== PROVIDED TEXT
Sautéed Chickpeas Salad

Sautéed Chickpeas Salad with Blueberries, Rocket (Arugula) and Black Olives

 — Packed with nutritional ingredients and superfoods, this fresh, healthy, yummy and quick sautéed chickpea salad with pitted black olives, arugula (rocket salad) and blueberries is a perfect vegetarian dish for Spring and Summer.

Ingredients for Sautéed Chickpeas

  • 4 cups cooked or canned chickpeas (garbanzo beans)
  • 1 teaspoon turmeric powder
  • 1 teaspoon cayenne pepper powder
  • 1 teaspoon curry powder
  • 1 teaspoon garlic powder
  • 2 tablespoons extra virgin olive oil
  • ½ teaspoon Himalayan pink salt
  • ½ ground black pepper

Steps for Sautéed Chickpeas

  1. Strain chickpeas water using a colander and rinse with cold water
  2. Add all the above ingredients to a large pan and sauté for about 3 min. on medium/high heat.
====
== SOURCE MATERIAL
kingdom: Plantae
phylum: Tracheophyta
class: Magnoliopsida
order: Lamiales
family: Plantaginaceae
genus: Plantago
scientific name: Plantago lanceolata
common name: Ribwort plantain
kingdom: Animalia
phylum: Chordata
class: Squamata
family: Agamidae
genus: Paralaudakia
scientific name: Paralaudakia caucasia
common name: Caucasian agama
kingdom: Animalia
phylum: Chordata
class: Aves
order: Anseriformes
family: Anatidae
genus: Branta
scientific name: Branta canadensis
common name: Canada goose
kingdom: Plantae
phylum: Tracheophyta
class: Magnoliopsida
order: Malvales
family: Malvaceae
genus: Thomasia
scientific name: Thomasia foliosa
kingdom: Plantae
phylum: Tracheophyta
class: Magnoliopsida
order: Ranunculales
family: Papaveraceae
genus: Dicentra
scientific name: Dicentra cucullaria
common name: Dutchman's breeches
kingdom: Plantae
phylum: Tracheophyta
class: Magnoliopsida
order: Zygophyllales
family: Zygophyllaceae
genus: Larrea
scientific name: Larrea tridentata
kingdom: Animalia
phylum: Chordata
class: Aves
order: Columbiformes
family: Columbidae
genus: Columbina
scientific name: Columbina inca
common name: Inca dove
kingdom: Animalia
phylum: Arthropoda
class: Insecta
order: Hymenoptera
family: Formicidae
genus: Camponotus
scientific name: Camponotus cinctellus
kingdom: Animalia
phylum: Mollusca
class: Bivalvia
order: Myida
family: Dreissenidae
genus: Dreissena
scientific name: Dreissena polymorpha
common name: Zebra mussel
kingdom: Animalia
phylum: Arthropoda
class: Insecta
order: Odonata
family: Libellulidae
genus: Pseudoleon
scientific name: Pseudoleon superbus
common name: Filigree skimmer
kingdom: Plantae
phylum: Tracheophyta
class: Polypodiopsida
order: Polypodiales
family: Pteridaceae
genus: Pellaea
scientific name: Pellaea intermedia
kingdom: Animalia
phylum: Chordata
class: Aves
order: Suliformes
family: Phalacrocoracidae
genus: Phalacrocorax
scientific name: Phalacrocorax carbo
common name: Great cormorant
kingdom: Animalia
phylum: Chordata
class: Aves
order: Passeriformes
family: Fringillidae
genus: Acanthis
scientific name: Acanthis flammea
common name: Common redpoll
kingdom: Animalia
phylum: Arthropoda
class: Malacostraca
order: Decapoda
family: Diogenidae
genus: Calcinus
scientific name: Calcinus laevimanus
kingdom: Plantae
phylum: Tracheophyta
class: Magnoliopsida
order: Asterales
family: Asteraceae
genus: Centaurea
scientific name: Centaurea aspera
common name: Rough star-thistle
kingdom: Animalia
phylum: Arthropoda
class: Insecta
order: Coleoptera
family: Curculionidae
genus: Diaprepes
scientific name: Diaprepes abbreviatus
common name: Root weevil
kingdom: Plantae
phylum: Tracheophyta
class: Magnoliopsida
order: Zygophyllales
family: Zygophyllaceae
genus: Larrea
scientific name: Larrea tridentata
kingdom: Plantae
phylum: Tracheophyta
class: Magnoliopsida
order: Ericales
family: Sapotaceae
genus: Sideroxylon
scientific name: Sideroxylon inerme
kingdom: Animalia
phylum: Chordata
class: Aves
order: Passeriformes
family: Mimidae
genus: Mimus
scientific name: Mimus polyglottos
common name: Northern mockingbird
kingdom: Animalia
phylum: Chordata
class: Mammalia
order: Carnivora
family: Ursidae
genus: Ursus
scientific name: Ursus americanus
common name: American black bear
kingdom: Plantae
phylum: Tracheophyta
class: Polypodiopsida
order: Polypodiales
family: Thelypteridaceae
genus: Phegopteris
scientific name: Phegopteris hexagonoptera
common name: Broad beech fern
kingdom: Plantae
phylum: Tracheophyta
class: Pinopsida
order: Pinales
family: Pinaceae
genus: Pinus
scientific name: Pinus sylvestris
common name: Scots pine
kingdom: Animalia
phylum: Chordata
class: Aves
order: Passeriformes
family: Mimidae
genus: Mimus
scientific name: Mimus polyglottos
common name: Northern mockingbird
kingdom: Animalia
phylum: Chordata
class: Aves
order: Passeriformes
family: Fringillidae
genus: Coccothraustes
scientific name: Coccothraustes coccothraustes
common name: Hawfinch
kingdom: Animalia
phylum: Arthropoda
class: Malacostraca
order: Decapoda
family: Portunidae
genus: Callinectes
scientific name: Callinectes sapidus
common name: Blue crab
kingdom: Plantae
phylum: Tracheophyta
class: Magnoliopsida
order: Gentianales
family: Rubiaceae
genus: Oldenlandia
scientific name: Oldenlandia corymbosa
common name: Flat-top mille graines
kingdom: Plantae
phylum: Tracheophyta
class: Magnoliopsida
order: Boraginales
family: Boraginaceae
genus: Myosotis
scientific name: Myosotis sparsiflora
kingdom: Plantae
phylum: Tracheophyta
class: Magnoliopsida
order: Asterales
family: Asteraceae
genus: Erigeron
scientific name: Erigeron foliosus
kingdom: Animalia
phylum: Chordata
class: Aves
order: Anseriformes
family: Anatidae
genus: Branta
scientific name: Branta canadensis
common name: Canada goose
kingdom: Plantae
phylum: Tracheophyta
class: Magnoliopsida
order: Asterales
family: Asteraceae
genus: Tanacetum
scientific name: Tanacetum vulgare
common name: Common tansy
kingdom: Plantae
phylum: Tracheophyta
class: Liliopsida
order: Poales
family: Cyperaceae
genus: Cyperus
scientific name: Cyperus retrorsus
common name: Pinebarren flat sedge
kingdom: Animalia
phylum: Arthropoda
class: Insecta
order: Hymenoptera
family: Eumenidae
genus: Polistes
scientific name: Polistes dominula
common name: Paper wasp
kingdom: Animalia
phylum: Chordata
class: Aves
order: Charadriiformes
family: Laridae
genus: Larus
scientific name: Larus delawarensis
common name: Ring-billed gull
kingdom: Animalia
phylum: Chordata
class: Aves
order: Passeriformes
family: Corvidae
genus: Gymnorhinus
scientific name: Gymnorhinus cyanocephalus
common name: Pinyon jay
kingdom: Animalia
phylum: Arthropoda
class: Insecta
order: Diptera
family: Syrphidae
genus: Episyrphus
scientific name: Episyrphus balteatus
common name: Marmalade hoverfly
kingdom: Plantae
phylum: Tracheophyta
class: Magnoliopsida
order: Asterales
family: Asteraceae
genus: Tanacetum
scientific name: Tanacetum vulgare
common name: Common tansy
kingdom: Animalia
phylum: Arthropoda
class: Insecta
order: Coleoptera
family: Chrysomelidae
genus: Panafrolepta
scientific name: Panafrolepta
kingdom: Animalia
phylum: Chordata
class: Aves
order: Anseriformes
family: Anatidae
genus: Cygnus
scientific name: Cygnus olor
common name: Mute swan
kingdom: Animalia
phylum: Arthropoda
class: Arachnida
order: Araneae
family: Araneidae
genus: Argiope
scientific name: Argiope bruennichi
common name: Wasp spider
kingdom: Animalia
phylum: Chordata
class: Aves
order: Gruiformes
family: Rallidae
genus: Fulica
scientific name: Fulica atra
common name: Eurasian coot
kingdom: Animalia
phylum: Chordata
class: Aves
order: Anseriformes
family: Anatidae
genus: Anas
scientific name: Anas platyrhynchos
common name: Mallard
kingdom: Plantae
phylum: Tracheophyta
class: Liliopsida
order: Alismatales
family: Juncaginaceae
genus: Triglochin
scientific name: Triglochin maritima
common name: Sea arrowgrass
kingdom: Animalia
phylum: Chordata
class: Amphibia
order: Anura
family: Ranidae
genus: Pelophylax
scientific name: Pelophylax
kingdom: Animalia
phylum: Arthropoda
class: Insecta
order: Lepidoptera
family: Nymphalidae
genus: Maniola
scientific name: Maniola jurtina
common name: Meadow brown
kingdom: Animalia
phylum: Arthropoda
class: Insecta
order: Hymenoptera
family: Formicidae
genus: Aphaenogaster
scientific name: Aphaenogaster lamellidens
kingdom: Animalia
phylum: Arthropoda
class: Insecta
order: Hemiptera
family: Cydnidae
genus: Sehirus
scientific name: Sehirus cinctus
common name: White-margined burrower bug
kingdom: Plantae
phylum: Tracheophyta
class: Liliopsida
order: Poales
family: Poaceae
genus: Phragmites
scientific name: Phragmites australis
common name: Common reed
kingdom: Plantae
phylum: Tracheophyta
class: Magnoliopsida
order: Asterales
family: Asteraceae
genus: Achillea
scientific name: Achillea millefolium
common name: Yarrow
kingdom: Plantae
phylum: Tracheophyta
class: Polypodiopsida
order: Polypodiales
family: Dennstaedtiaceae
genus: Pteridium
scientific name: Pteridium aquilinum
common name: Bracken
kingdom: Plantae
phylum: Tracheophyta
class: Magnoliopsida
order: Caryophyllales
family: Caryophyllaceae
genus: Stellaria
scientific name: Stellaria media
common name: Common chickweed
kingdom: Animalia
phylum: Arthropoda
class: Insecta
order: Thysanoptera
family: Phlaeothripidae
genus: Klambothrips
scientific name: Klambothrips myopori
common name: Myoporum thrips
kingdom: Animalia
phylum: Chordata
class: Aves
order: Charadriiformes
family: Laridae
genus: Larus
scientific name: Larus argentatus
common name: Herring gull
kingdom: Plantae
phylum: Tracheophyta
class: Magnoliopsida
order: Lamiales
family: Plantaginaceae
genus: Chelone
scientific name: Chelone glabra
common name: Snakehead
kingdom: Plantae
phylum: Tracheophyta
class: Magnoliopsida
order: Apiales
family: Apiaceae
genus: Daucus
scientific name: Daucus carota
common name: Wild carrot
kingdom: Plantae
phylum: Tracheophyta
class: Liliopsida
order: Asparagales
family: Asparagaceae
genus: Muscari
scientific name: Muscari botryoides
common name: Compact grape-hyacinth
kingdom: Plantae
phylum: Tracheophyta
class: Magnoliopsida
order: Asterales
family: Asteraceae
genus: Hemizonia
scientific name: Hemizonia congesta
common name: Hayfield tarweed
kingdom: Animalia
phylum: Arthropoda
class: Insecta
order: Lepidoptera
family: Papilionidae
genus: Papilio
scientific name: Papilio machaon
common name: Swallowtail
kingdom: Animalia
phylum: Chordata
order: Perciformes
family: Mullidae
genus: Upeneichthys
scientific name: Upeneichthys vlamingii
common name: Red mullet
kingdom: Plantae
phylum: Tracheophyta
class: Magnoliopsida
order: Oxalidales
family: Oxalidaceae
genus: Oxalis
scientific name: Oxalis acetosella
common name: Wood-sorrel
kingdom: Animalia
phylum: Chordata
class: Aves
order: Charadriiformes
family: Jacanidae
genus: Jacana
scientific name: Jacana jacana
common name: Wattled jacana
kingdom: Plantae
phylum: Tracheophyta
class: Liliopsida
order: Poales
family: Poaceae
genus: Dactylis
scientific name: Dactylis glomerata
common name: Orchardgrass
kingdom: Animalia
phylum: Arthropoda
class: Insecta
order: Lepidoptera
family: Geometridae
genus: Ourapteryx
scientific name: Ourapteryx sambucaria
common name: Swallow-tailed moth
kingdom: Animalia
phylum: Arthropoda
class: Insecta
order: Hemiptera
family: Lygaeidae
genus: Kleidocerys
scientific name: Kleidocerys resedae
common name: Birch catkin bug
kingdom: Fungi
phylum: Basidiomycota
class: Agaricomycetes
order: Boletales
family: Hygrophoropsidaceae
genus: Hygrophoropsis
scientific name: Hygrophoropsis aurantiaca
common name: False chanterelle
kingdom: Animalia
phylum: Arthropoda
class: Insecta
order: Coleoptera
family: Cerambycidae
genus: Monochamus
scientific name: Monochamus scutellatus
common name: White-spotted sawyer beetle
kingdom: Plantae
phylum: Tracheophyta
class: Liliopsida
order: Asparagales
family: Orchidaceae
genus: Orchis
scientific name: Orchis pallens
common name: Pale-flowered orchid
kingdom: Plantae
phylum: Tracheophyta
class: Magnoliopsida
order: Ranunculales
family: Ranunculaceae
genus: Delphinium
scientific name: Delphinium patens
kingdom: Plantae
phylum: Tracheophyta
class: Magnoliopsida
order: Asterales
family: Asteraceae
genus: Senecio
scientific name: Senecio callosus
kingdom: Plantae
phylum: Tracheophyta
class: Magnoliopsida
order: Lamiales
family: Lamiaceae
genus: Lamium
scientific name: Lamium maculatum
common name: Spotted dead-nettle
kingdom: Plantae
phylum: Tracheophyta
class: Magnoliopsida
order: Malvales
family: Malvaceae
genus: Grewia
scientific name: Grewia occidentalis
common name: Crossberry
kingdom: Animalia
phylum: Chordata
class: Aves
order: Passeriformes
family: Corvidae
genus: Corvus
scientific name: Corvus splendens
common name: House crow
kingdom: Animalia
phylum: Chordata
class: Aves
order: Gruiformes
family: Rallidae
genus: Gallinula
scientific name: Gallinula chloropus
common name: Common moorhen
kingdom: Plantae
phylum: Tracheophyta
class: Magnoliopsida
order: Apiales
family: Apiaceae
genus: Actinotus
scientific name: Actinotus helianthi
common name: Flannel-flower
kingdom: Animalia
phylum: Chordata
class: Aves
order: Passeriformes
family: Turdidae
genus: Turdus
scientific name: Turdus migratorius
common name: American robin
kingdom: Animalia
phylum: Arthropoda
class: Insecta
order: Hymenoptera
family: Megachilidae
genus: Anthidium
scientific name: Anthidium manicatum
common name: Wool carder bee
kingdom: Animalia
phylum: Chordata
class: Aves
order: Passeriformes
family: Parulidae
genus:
====
* _DIRECTIVE 1_
Reproduce the part of the chickpea salad recipe that opens with the words containing "Steps for Sautéed" and closes with "on medium/high heat.".
* _DIRECTIVE 2_
Present the portion of the rows that opens with the very first line of the rows and closes with the line containing "genus: Pellaea" as a numbered list, leaving out blank lines.
The rows bear no relation to the recipe text.

* _CORRECT RESPONSE 1_
Steps for Sautéed Chickpeas

  1. Strain chickpeas water using a colander and rinse with cold water
  2. Add all the above ingredients to a large pan and sauté for about 3 min. on medium/high heat.

* _CORRECT RESPONSE 2_
1. kingdom: Plantae
2. phylum: Tracheophyta
3. class: Magnoliopsida
4. order: Lamiales
5. family: Plantaginaceae
6. genus: Plantago
7. scientific name: Plantago lanceolata
8. common name: Ribwort plantain
9. kingdom: Animalia
10. phylum: Chordata
11. class: Squamata
12. family: Agamidae
13. genus: Paralaudakia
14. scientific name: Paralaudakia caucasia
15. common name: Caucasian agama
16. kingdom: Animalia
17. phylum: Chordata
18. class: Aves
19. order: Anseriformes
20. family: Anatidae
21. genus: Branta
22. scientific name: Branta canadensis
23. common name: Canada goose
24. kingdom: Plantae
25. phylum: Tracheophyta
26. class: Magnoliopsida
27. order: Malvales
28. family: Malvaceae
29. genus: Thomasia
30. scientific name: Thomasia foliosa
31. kingdom: Plantae
32. phylum: Tracheophyta
33. class: Magnoliopsida
34. order: Ranunculales
35. family: Papaveraceae
36. genus: Dicentra
37. scientific name: Dicentra cucullaria
38. common name: Dutchman's breeches
39. kingdom: Plantae
40. phylum: Tracheophyta
41. class: Magnoliopsida
42. order: Zygophyllales
43. family: Zygophyllaceae
44. genus: Larrea
45. scientific name: Larrea tridentata
46. kingdom: Animalia
47. phylum: Chordata
48. class: Aves
49. order: Columbiformes
50. family: Columbidae
51. genus: Columbina
52. scientific name: Columbina inca
53. common name: Inca dove
54. kingdom: Animalia
55. phylum: Arthropoda
56. class: Insecta
57. order: Hymenoptera
58. family: Formicidae
59. genus: Camponotus
60. scientific name: Camponotus cinctellus
61. kingdom: Animalia
62. phylum: Mollusca
63. class: Bivalvia
64. order: Myida
65. family: Dreissenidae
66. genus: Dreissena
67. scientific name: Dreissena polymorpha
68. common name: Zebra mussel
69. kingdom: Animalia
70. phylum: Arthropoda
71. class: Insecta
72. order: Odonata
73. family: Libellulidae
74. genus: Pseudoleon
75. scientific name: Pseudoleon superbus
76. common name: Filigree skimmer
77. kingdom: Plantae
78. phylum: Tracheophyta
79. class: Polypodiopsida
80. order: Polypodiales
81. family: Pteridaceae
82. genus: Pellaea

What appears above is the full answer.